As their contribution to an all-electric system, KUB paid for the installation of underground wire and offered a three-year enhanced growth program, which is a rebated portion of the electric demand charge. We looked at open loops, closed loops, horizontal loops and deep well systems. We determined that a closed-loop geoexchange system with vertical wells was our best option.

Choosing the Contractors

GHPC provided a list of drillers and loop installers. Most loop installers hire the drillers and provide design cost analysis. We sent out specifications and prints to three installers. Upon review and checking references, we chose LoopMaster of Indianapolis, Ind. Steve McGowan with LoopMaster subcontracted the drilling and vertical loop installation to Bertram Well Drillers of Billings, Mont. JBC oversaw the geoexchange field installation into the mechanical room, where the interior mechanical contractor took over. LoopMaster replaced a costly concrete vault with a one-piece poly vault, which saved time and money. The two eight-in. headers from the mechanical room come into this vault into a built-in header system. It then goes to the individual vertical boreholes.
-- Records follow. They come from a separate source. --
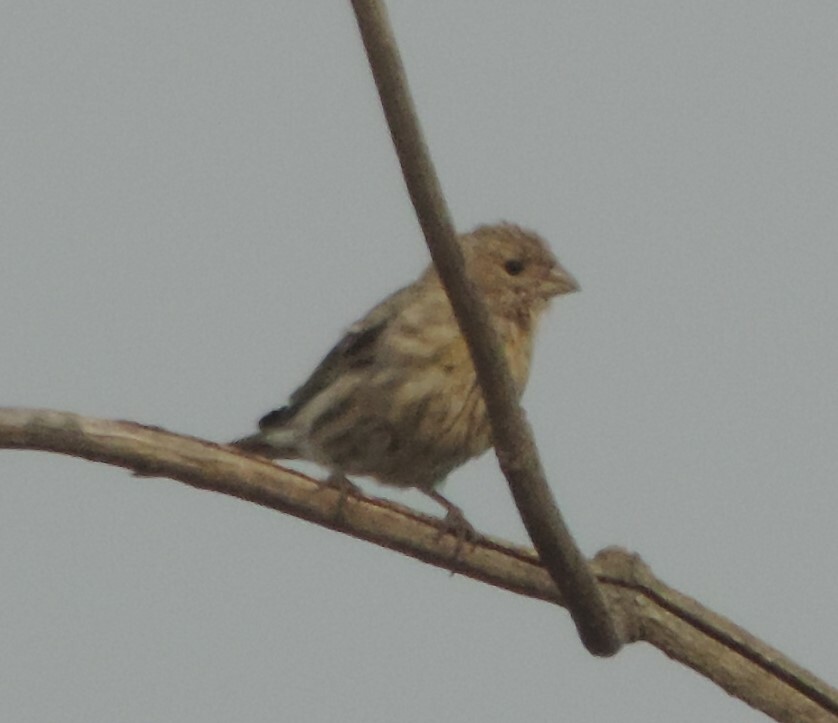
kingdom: Animalia
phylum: Chordata
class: Aves
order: Passeriformes
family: Fringillidae
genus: Haemorhous
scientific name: Haemorhous mexicanus
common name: House finch
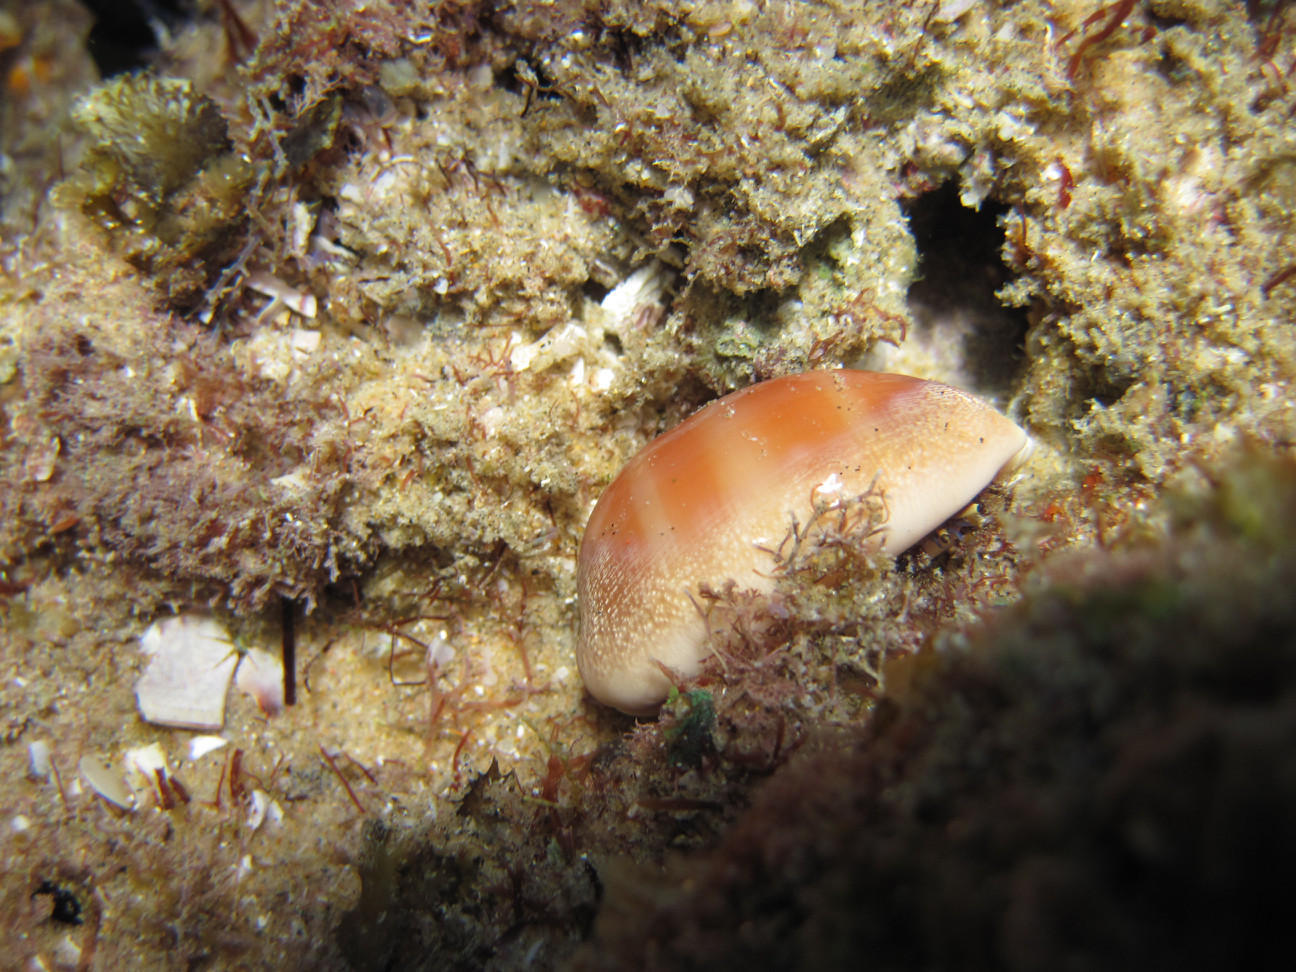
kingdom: Animalia
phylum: Mollusca
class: Gastropoda
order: Littorinimorpha
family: Cypraeidae
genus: Lyncina
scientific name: Lyncina carneola
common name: Purple-mouthed cowry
Each residence hall has 72 vertical boreholes that are 300 ft. deep with one-in. piping loop inserted into each borehole, which is then backfilled with grout.

Choosing Interior Equipment

Each residence hall is 53,873 sq. ft., with a 144-ton geoexchange system. The field was made large enough to handle an additional future wing. Interior equipment comprises 96 console units for the rooms, and seven consoles, seven horizontal and seven vertical units for the common areas.

Once building design was in the closing document stages and contractors were being finalized, having input into equipment was imperative to optimize system payback. There are several good water-to-water heat pump manufacturers, but only a few heat pumps that are specifically designed for geo thermal systems. Since we service our own equipment, we had our local vendor demonstrate a couple of units from different manufacturers. We chose Water Furnace as our equipment manufacturer. In addition to the central HVAC units, Water Furnace also had a water-to-water heat pump system for our domestic hot water. The firm was also willing to keep our maintenance staff up-to-date with training and technical support. The equipment choice was given to our engineer in order to finish the design and specifications.

Cost and Payback

The comparison below is based on one new residence hall with the geoexchange system and a projected estimate of a standard WSHP system with domestic gas water heaters. In addition, the standard WSHP system requires a gas boiler to replace heat used by the individual heat pumps during the winter. The geoexchange system gets its heat and cooling capabilities from the ground.

It cost approximately $100,000 more to install our geoexchange system.

Annual estimated savings were $27,238 using a geoexchange system. Calculating a $100,000 difference to install our geoexchange system, there will be a 3.6-year payback. This does not include the three-year KUB enhanced growth rebate, which has averaged $3,600 a year. If you include this, the payback is 3.2 years. Initial payback projections prompted JBC to design a geoexchange system in the new Global Education Technology Center. This 31,000-sq.-ft. structure uses a 90-ton geoexchange system and has been online since August 2001.

In the End

With last year’s increase in the price of natural gas and the prospect of future price increases compared to an all-electric system, geoexchange has a large cost benefit. Most of the time, upfront costs seem high but, if you review current maintenance and utility costs and, if a five-year or better payback can be obtained, you are right to replace existing aging systems.

In campus planning, time needs to be allotted to look into replacing existing mechanical systems. You simply cannot wait to make a decision until a system goes down, as planning requires time to look at all options. If you wait for a system to fail before you begin replacement, you may not make the most cost-effective decision. As you go through the planning process, be sure to make contact with your local power supplier and distributor.